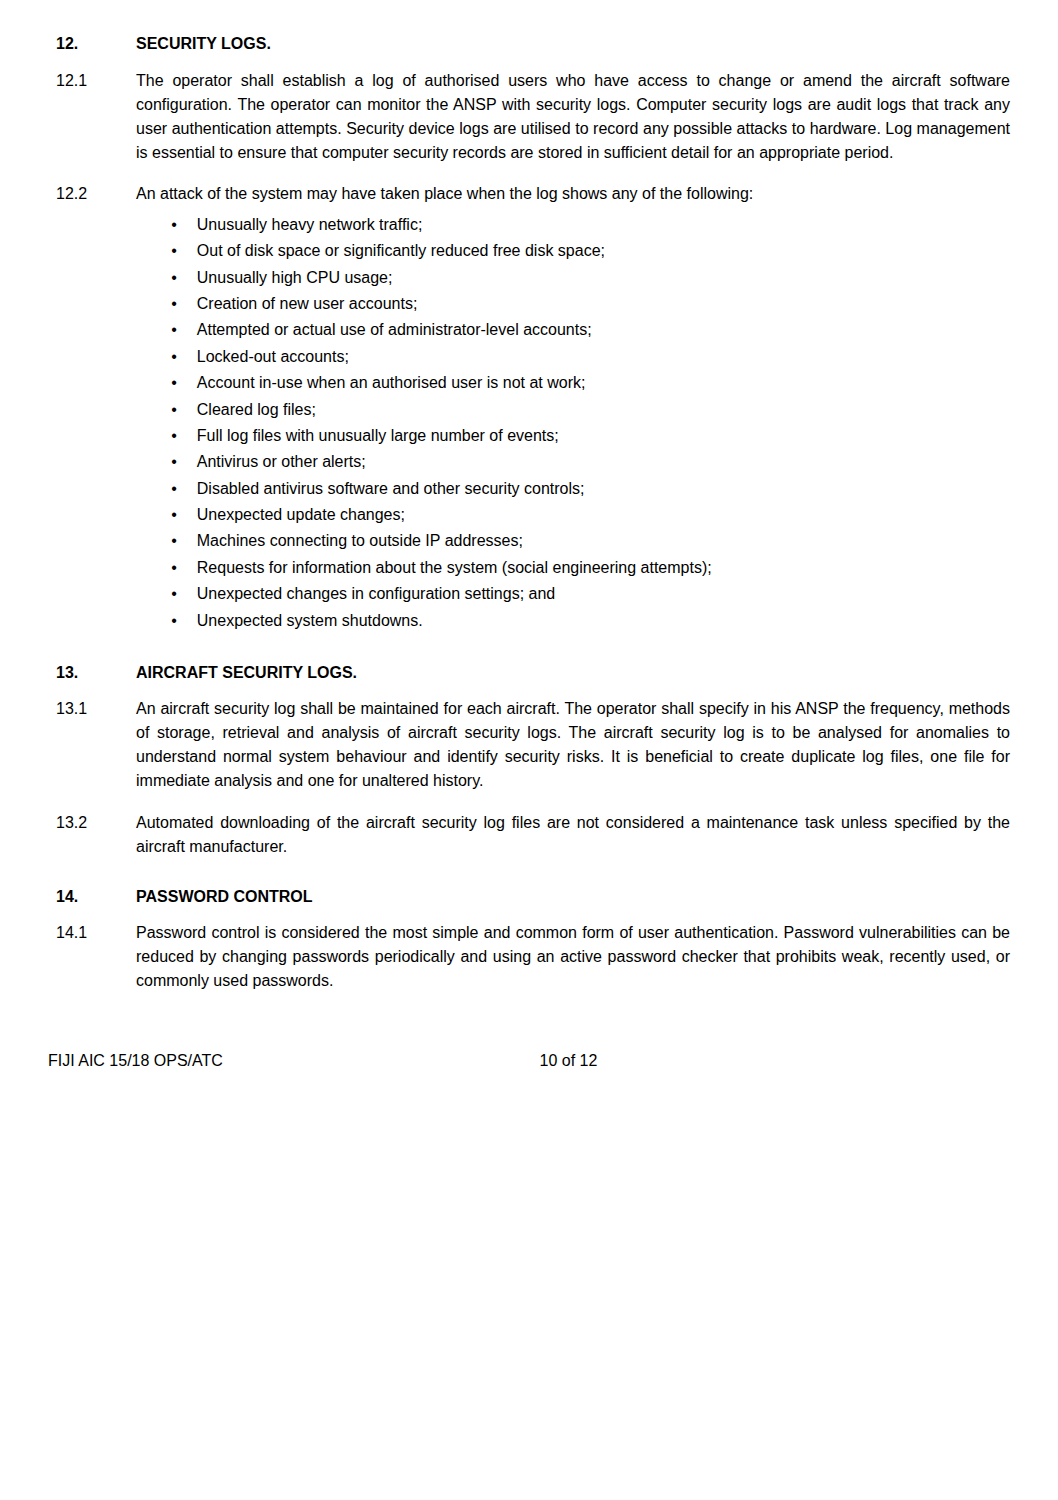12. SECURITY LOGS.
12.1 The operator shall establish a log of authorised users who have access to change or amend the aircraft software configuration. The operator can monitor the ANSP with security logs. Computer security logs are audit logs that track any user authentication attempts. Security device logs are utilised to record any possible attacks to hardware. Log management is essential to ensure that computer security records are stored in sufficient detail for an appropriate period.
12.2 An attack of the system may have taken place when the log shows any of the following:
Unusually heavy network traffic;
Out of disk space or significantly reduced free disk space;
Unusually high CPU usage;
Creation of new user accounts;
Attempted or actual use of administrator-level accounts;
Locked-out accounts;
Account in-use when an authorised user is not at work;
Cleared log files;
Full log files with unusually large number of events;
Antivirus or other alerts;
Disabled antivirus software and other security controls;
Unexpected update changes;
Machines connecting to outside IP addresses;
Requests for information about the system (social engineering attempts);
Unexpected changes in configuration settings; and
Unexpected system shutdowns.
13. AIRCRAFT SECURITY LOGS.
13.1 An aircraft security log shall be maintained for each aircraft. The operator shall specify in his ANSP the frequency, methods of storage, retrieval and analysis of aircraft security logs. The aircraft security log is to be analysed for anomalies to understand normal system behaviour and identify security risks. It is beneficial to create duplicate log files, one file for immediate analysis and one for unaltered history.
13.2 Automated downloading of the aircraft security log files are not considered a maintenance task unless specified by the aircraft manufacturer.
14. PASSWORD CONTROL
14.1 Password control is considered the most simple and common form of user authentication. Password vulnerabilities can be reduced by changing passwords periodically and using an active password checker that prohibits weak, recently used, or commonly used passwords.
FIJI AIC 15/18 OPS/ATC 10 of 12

★ ★ ★

| Directions for this task |
Look above for the line holding "12.2 An attack" and the line holding "Machines connecting to outside IP addresses;", then output exactly those two lines and every line between them, nothing more.

| Reply |
12.2 An attack of the system may have taken place when the log shows any of the following:
Unusually heavy network traffic;
Out of disk space or significantly reduced free disk space;
Unusually high CPU usage;
Creation of new user accounts;
Attempted or actual use of administrator-level accounts;
Locked-out accounts;
Account in-use when an authorised user is not at work;
Cleared log files;
Full log files with unusually large number of events;
Antivirus or other alerts;
Disabled antivirus software and other security controls;
Unexpected update changes;
Machines connecting to outside IP addresses;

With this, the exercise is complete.